Bill Murray GQ Aimless
Martin observes that Murray has become a kind of "wandering, perpetual performance artist, everywhere and nowhere, wherever the wind or spirit carries him: indie movies, golf tournaments, college frat parties, your karaoke booth right now." 

I appreciate that Murray likes being the Johnny Appleseed of meta-comedy, but I think it's time for him to stop spreading joy to a handful of people at a time and get back to making thousands of people in cineplexes across the country aspirate Diet Coke because they're laughing so hard.

Here's the passage in the story that most makes me want to chuck my vintage Ghostbusters wallet in the East River.  It's Murray talking about how he's thinking about  writing and making a funny movie again:

 

 

"It's really a question I have. I think there's something that I can bring to a comedy today, but I don't know where to bring it," he says. "I've actually thought about having a manager again. Just to clear my head and have a plan." He pauses, as if working it out in his mind. "Eh, it's not that attractive to have a plan. I know that if I ever feel that I need to make a funny movie, I'll figure out how to write one. I'll get it done. If I ever get some ambition, I'm gonna get some shit done."

He does a mock-offended eye roll/blink. "What? It could happen."

That comment is only slightly more energetic than Murray's comments to GQ  in 2010  where he explained, "I don't like to work. I only like working when I'm working," and then talked about the stretches in his career where he hasn't worked.

Actually, I've taken a couple of breaks. I've retired a couple of times. It's great, because you can just say, "Oh, I'm sorry. I'm retired." [laughs] And people will actually believe that you've retired. There are nutters out there that will go, "Oh, okay!" and then leave you alone.
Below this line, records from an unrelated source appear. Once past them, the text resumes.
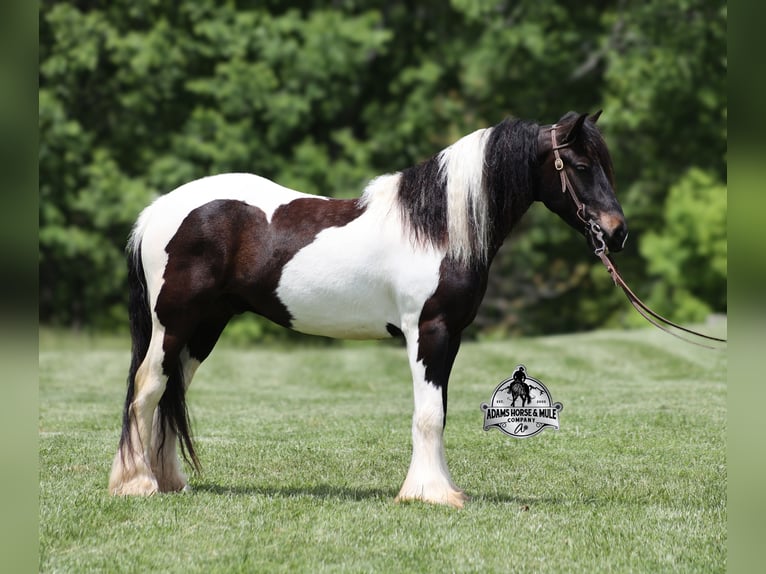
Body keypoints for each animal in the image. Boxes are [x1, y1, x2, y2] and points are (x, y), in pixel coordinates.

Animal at [109, 111, 627, 508]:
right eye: (580, 164)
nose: (617, 232)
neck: (437, 229)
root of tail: (157, 212)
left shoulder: (452, 335)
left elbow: (438, 411)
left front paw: (440, 489)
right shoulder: (428, 331)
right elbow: (428, 414)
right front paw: (429, 494)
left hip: (204, 328)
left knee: (170, 393)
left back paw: (166, 481)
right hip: (173, 326)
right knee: (147, 389)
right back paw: (136, 484)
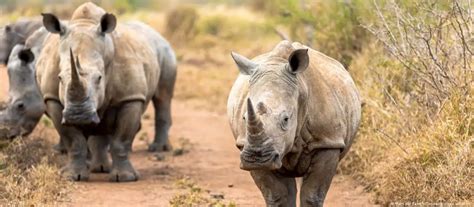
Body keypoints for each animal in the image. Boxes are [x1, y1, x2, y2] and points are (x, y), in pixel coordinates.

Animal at [36, 2, 176, 181]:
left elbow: (122, 139)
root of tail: (157, 34)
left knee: (163, 97)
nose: (77, 115)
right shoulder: (52, 98)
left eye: (99, 78)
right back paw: (100, 168)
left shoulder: (130, 98)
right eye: (60, 78)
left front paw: (125, 178)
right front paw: (73, 176)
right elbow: (74, 141)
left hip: (165, 51)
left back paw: (158, 149)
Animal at [228, 40, 362, 207]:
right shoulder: (245, 145)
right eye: (244, 118)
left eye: (286, 119)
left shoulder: (328, 141)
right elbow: (278, 196)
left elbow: (313, 196)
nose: (256, 159)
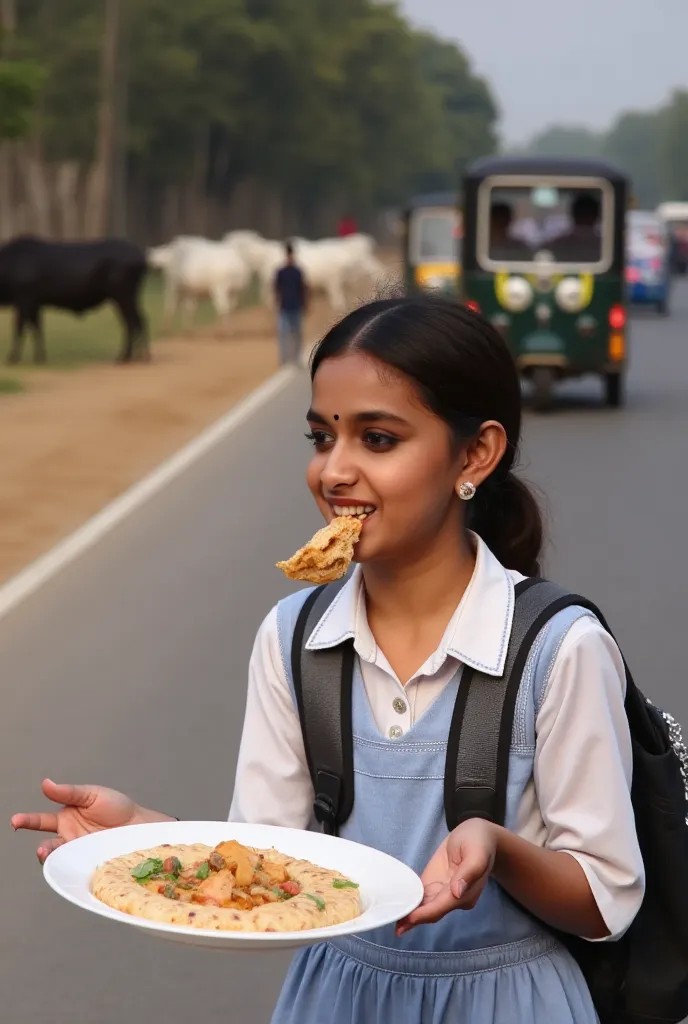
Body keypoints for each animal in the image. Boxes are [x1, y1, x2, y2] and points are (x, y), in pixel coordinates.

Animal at [0, 237, 149, 366]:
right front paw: (40, 357)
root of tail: (140, 256)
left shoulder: (24, 302)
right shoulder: (35, 305)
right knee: (140, 321)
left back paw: (125, 357)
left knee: (131, 323)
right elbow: (37, 329)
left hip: (123, 297)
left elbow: (19, 329)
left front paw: (12, 358)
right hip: (131, 297)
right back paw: (142, 355)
These little soliloquies suggest to me that Murray has actually become a lot like Phil, the character he played in the exquisite Groundhog Day, confined to playing character roles in Wes Anderson movies and misguided Oscar vehicles until he realizes that his rare comic gift needs to be showcased in a leading role again, preferably one that he writes himself. (And I'm not talking about Ghostbusters 3, although a cameo would be nice.)
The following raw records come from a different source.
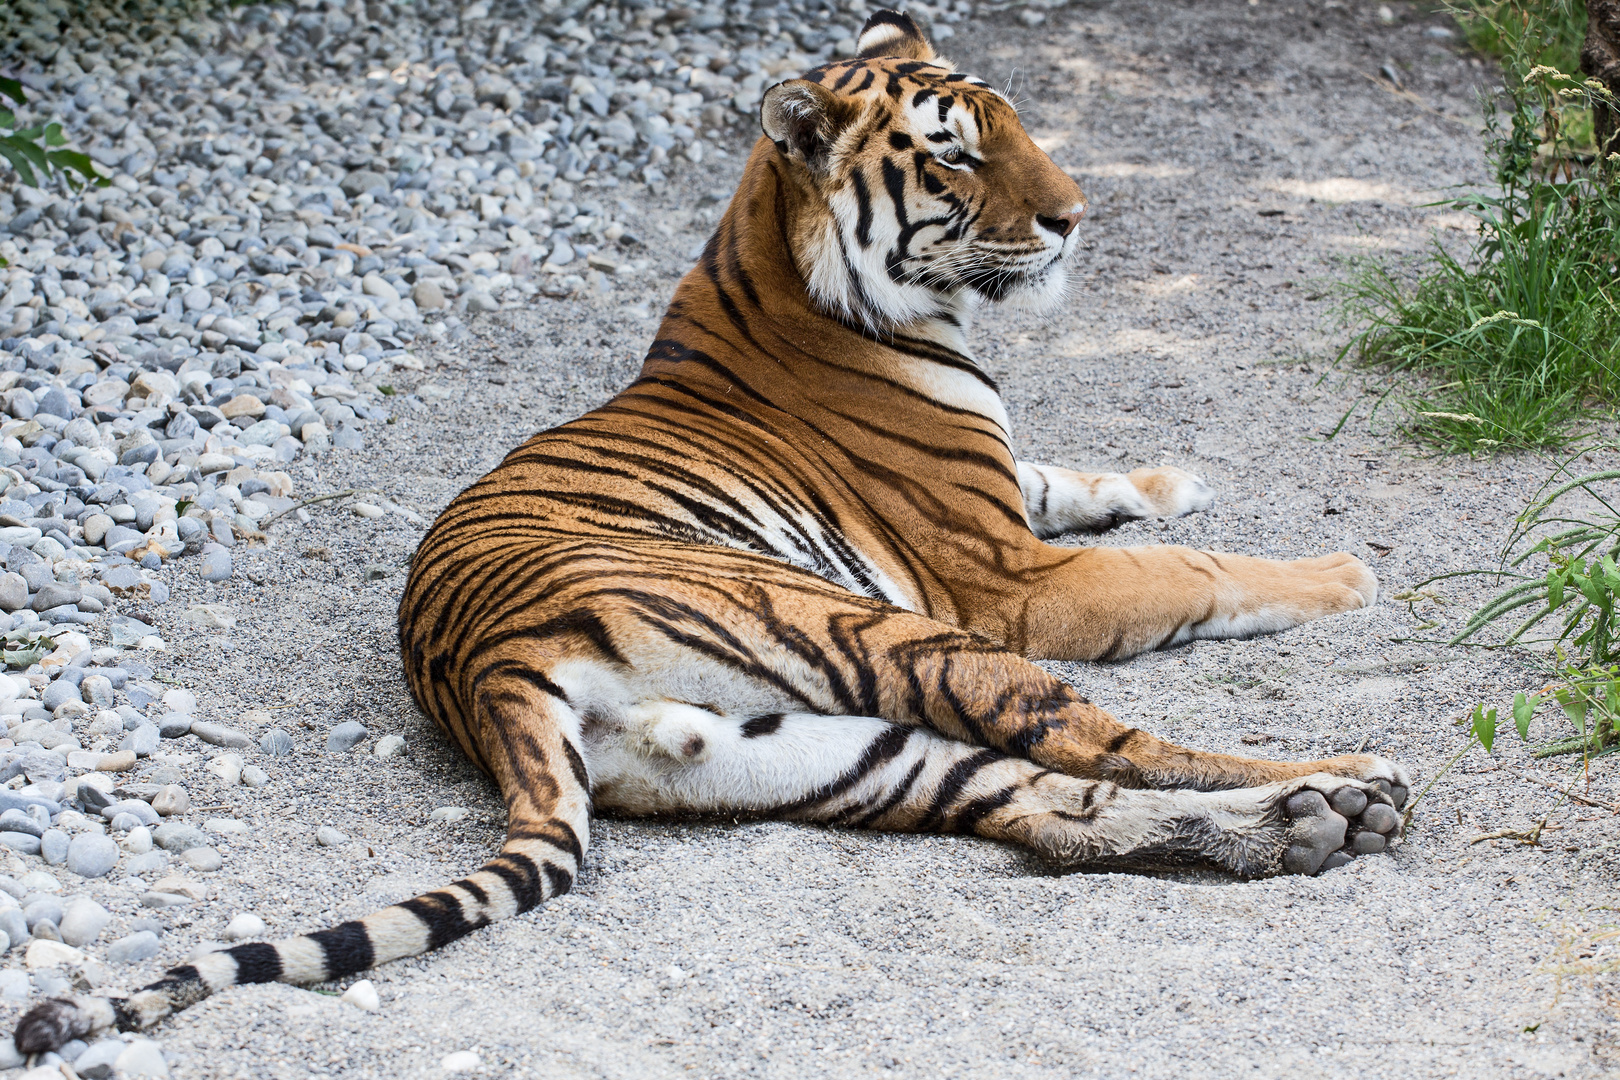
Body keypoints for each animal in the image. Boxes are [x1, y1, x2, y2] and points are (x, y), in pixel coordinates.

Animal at [9, 10, 1406, 1055]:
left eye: (1010, 126)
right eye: (955, 158)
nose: (1074, 217)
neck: (783, 267)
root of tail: (490, 672)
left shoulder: (1006, 513)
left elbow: (1073, 475)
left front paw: (1175, 474)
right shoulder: (1008, 579)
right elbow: (1188, 571)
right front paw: (1341, 570)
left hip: (839, 751)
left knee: (1049, 811)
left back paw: (1311, 826)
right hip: (897, 637)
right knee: (1115, 747)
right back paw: (1349, 780)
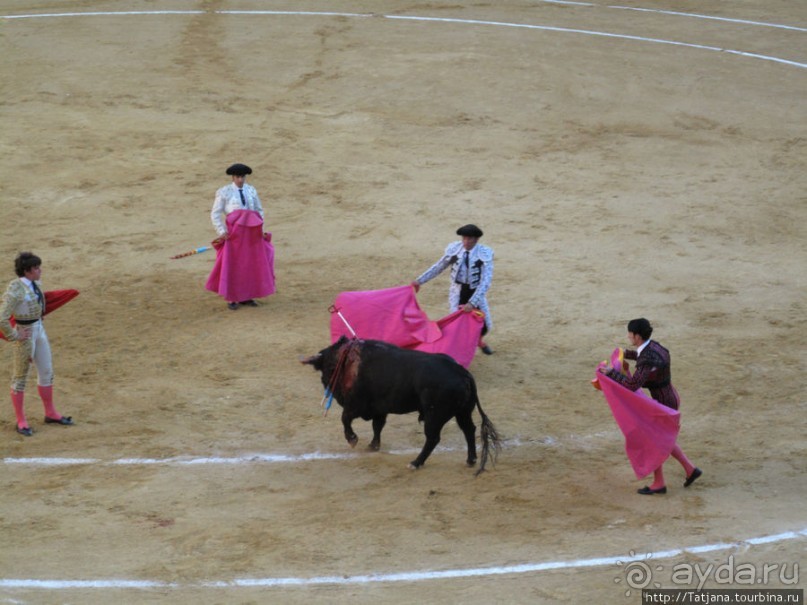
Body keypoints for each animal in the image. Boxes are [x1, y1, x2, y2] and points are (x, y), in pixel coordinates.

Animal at [304, 336, 502, 472]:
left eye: (329, 367)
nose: (327, 385)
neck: (348, 361)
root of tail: (462, 372)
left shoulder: (356, 406)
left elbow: (345, 418)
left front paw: (353, 439)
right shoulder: (379, 409)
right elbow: (378, 426)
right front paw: (373, 446)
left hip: (434, 415)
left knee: (433, 438)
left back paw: (415, 463)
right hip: (462, 411)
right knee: (469, 430)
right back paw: (470, 460)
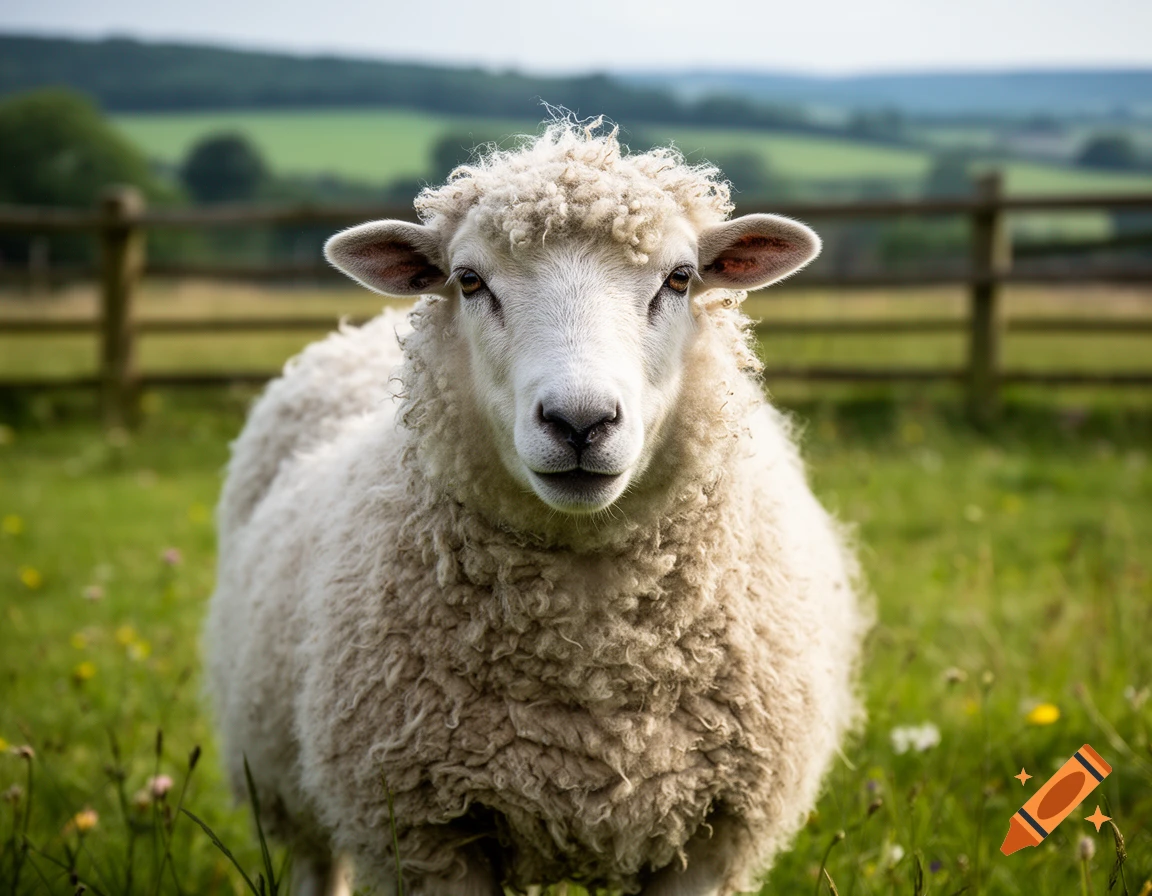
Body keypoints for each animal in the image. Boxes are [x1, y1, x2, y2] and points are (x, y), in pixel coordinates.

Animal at [205, 120, 869, 896]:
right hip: (287, 783)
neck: (591, 671)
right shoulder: (427, 832)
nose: (580, 421)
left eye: (680, 279)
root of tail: (356, 331)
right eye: (469, 281)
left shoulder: (717, 831)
For the record, Murray's work with Anderson has been superb, and I hope that relationship continues for all of eternity, but a) He's capable of so much more; and b)  Hyde Park on Hudson broke my heart. Murray's performance as FDR is actually quite good but it ends up being squandered in an otherwise inert movie, and I keep coming back to Movieline critic Alison Willmore's observation that the movie could have been a smart period spoof if it had "a little more energy and humor."
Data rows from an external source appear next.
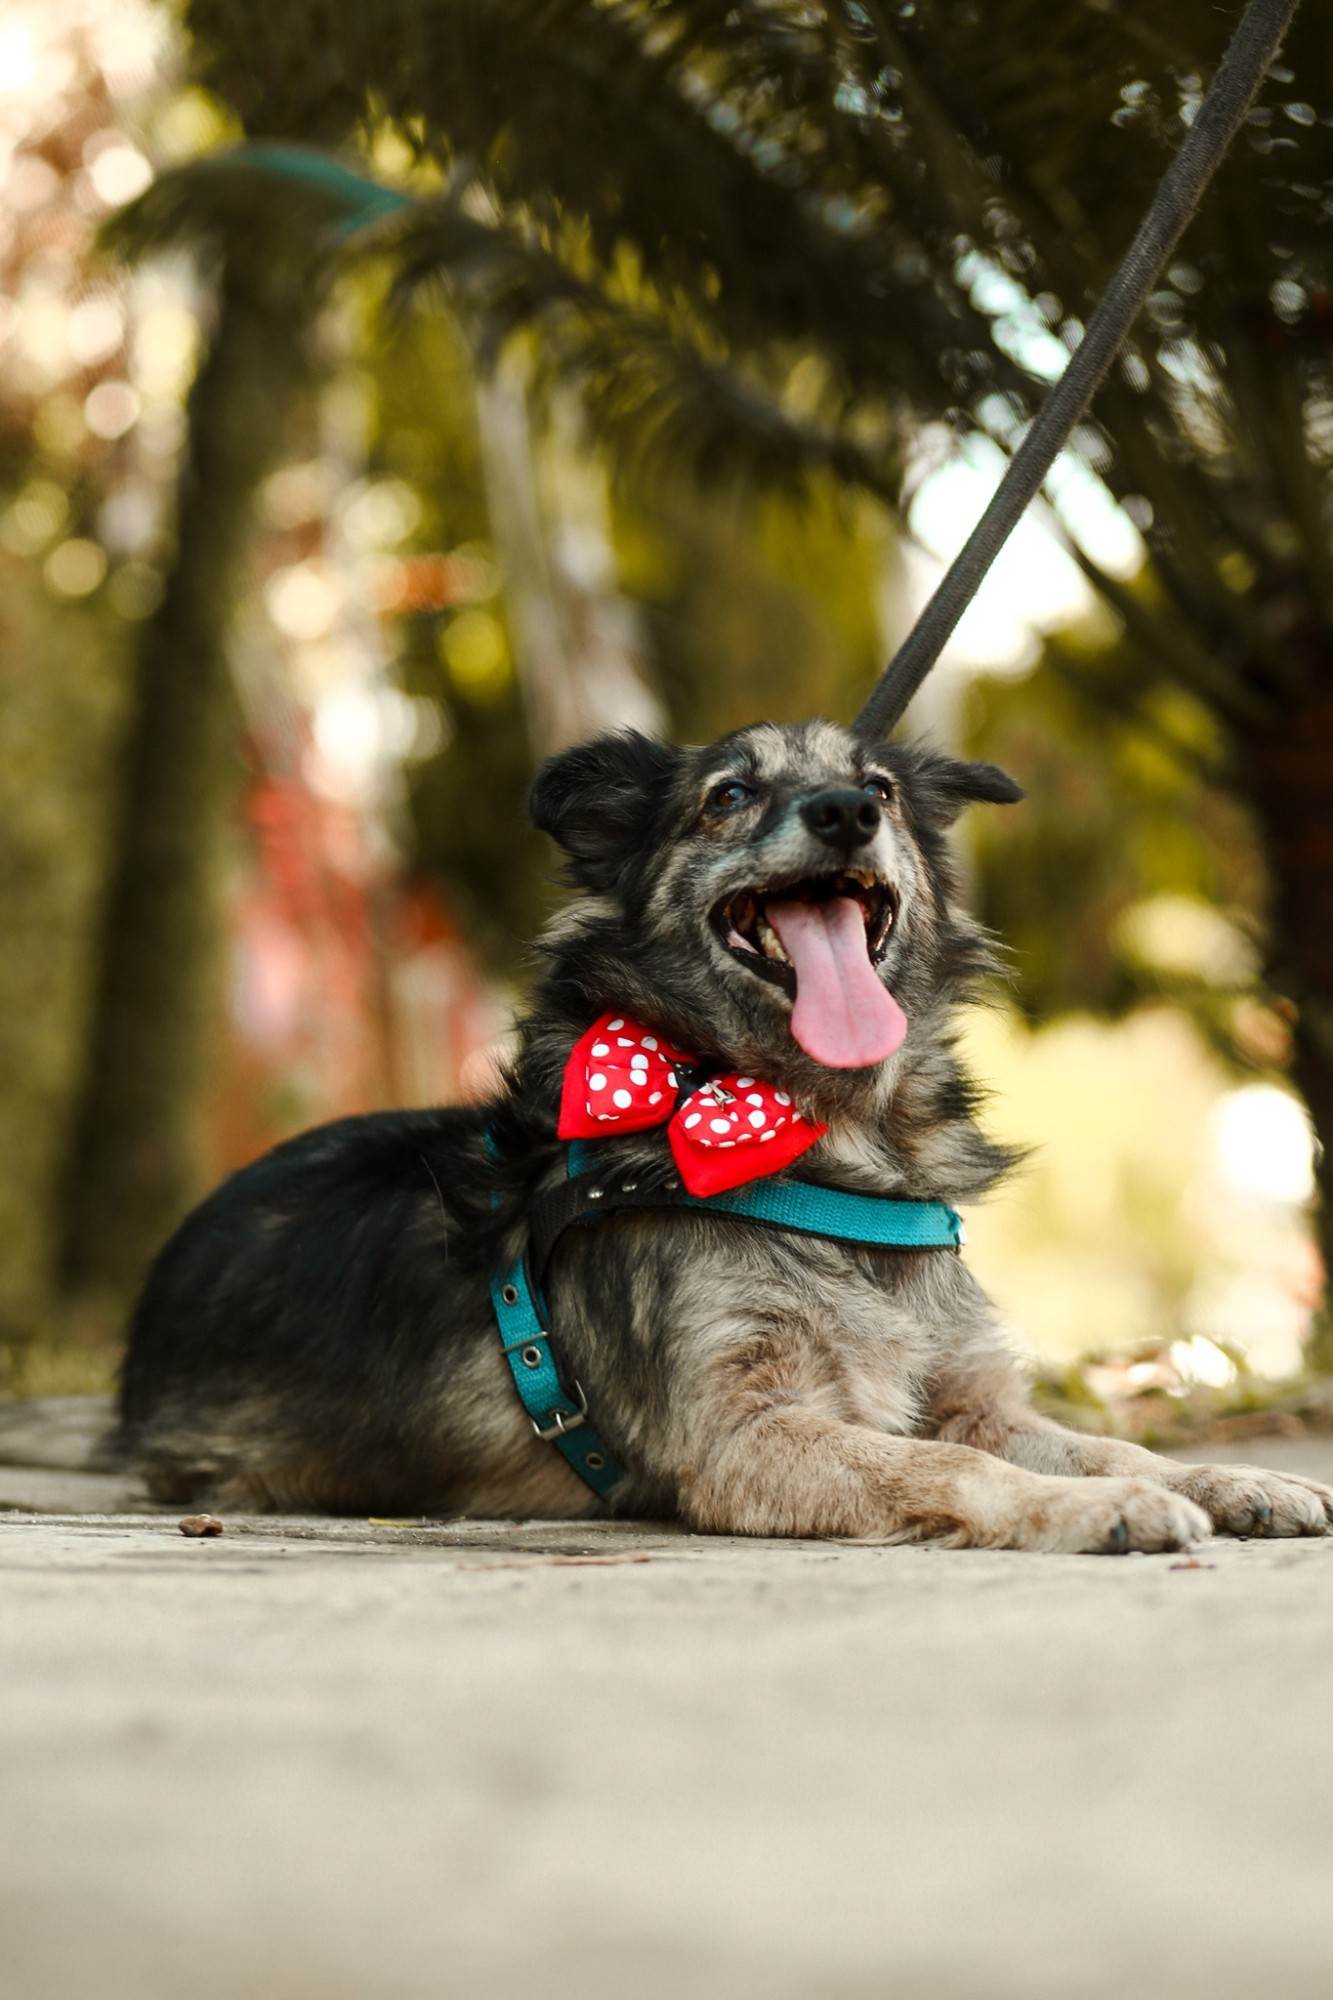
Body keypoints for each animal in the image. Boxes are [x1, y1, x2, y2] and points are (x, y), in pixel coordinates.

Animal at [116, 720, 1328, 1544]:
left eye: (880, 787)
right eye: (728, 795)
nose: (844, 811)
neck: (825, 1144)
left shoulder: (970, 1399)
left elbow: (1112, 1437)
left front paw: (1233, 1480)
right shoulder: (742, 1436)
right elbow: (949, 1473)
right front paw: (1097, 1508)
In an interview with the New York Times, Murray says he's curious to see what people will think of Hyde Park and, presumably, his performance.

"I don’t know if it’s great or not," he says. "We’ll see what you get."

Not much really, and given Murray's genuine comedic brilliance, I think it's time that his fans start letting him know that we expect more. I hope that Murray does hire that manager, and I hope he has the sand to hire one who'll have the wisdom and the balls to tell Murray to stop showing up at karaoke parties and start making the world laugh again.